The proposal was included in the original version of Scott’s 11-point plan, which he released in February and has pushed as a possible blueprint for the Republican Party to take back the Senate this fall.

"All Americans should pay some income tax to have skin in the game," said a previous version of the plan.

Scott, who chairs the National Republican Senatorial Committee, adjusted his "Plan to Rescue America" on Thursday, replacing the tax proposal with another one focused on people under age 60.

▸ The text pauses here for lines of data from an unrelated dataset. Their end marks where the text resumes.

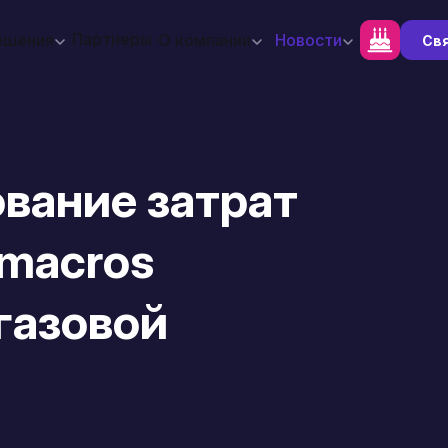
Партнеры
ешения
О компании
Новости
Свя
ование затрат
imacros
газовой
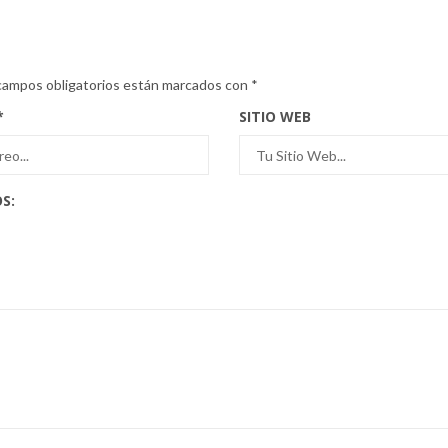
campos obligatorios están marcados con
*
*
SITIO WEB
S:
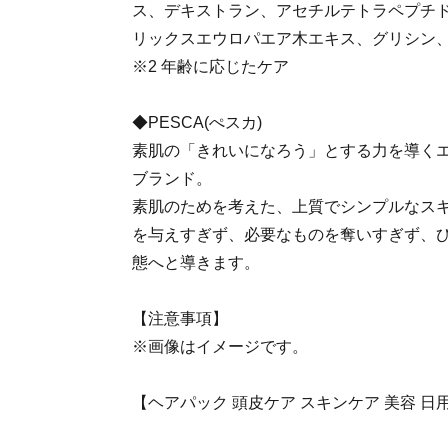
ス、デキストラン、アセチルテトラペプチド
リックスエウロパエア木エキス、グリシン
※2 年齢に応じたケア
◆PESCA(ぺスカ)
素肌の「きれいになろう」とする力を導く
ブランド。
素肌のためを考えた、上質でシンプルなス
を与えすぎず、必要なものを奪いすぎず、
態へと導きます。
【注意事項】
※画像はイメージです。
【ヘアパック 頭皮ケア スキンケア 美容 日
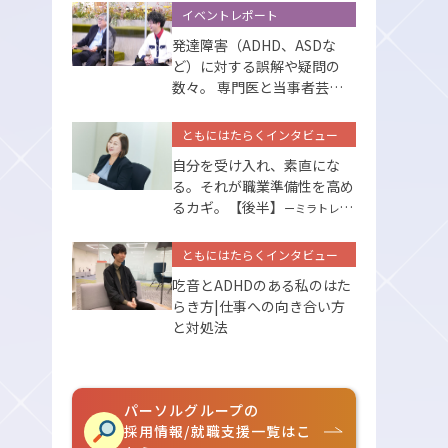
イベントレポート
発達障害（ADHD、ASDな
ど）に対する誤解や疑問の
数々。 専門医と当事者芸人
が答えます
ともにはたらくインタビュー
自分を受け入れ、素直にな
る。それが職業準備性を高め
るカギ。【後半】
ーミラトレの
サポートー
ともにはたらくインタビュー
吃音とADHDのある私のはた
らき方|仕事への向き合い方
と対処法
パーソルグループの
採用情報/就職支援一覧はこ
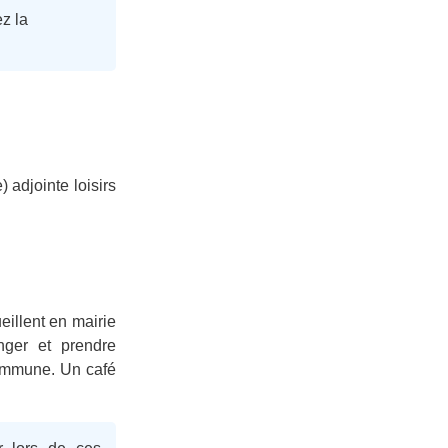
ez la
adjointe loisirs
ueillent en mairie
nger et prendre
commune. Un café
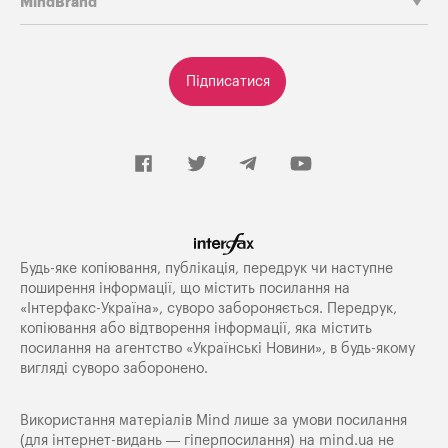
MindBrand
Підписатися
Будь-яке копiювання, публiкацiя, передрук чи наступне
поширення iнформацiї, що мiстить посилання на
«Iнтерфакс-Україна», суворо забороняється. Передрук,
копіювання або відтворення інформації, яка містить
посилання на агентство «Українські Новини», в будь-якому
вигляді суворо заборонено.
Використання матеріалів Mind лише за умови посилання
(для інтернет-видань — гіперпосилання) на
mind.ua
не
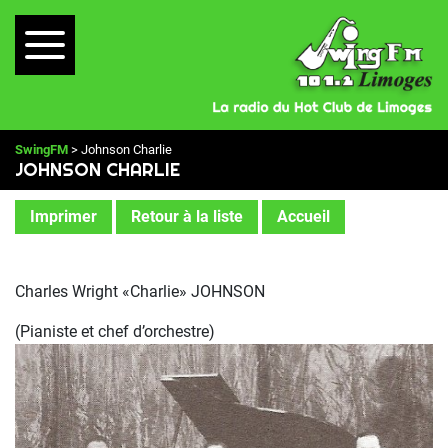
SwingFM
> Johnson Charlie
JOHNSON CHARLIE
Imprimer
Retour à la liste
Accueil
Charles Wright «Charlie» JOHNSON
(Pianiste et chef d’orchestre)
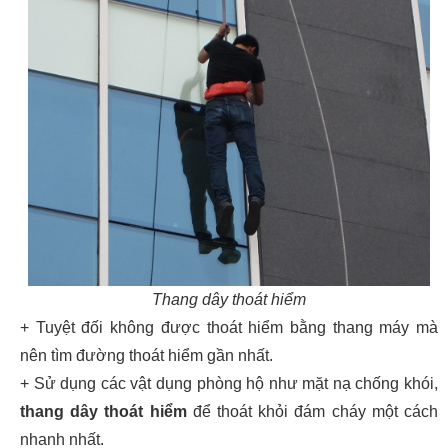
Thang dây thoát hiểm
+ Tuyệt đối không được thoát hiểm bằng thang máy mà
nên tìm đường thoát hiểm gần nhất.
+ Sử dụng các vật dụng phòng hộ như mặt nạ chống khói,
thang dây thoát hiểm
để thoát khỏi đám cháy một cách
nhanh nhất.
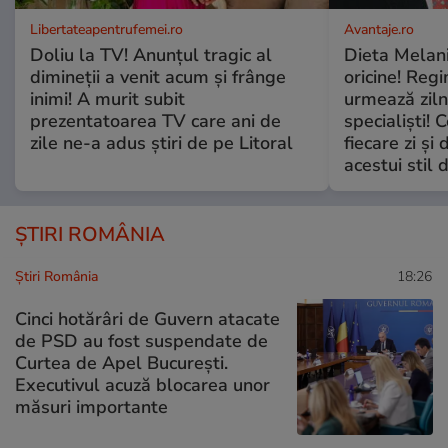
Libertateapentrufemei.ro
Avantaje.ro
Doliu la TV! Anunțul tragic al
Dieta Melan
dimineții a venit acum și frânge
oricine! Regi
inimi! A murit subit
urmează zilni
prezentatoarea TV care ani de
specialiști! 
zile ne-a adus știri de pe Litoral
fiecare zi și 
acestui stil 
ȘTIRI ROMÂNIA
Știri România
18:26
Cinci hotărâri de Guvern atacate
de PSD au fost suspendate de
Curtea de Apel București.
Executivul acuză blocarea unor
măsuri importante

“Able-bodied Americans under 60, who do not have young children or incapacitated dependents, should work. We need them pulling the wagon and paying taxes, not sitting at home taking money from the government," the updated agenda said. "Currently, far too many Americans who can work are living off of the hard work of others, and have no ‘skin in the game’. Government must never again incentivize people to not work by paying them more to stay home."

The revisions, made on a day when most media attention is focused on the House Jan. 6 committee's first public hearing, came after Democrats seized on the plan, featuring the tax proposal in party ads.

The Democratic Senatorial Campaign Committee field-tested Scott's plan this year with swing state voters and found strong aversion to the tax increase language.

Last month, President Joe Biden referred to the plan as an "Ultra-MAGA Agenda."

"Under this new plan, while big corporations and billionaires would pay nothing more, working-class folks are going to pay a hell of a lot more," he tweeted at the time.

Senate Minority Leader Mitch McConnell, R-Ky., has also rejected Scott's agenda.

“Let me tell you what would not be a part of our agenda,” he said in March. “We would not have as part of our agenda a bill that raises taxes on half the American people and sunsets Social Security and Medicare within five years. That will not be part of a Republican Senate majority agenda.”

NBC News has reached out to Scott's office for comment.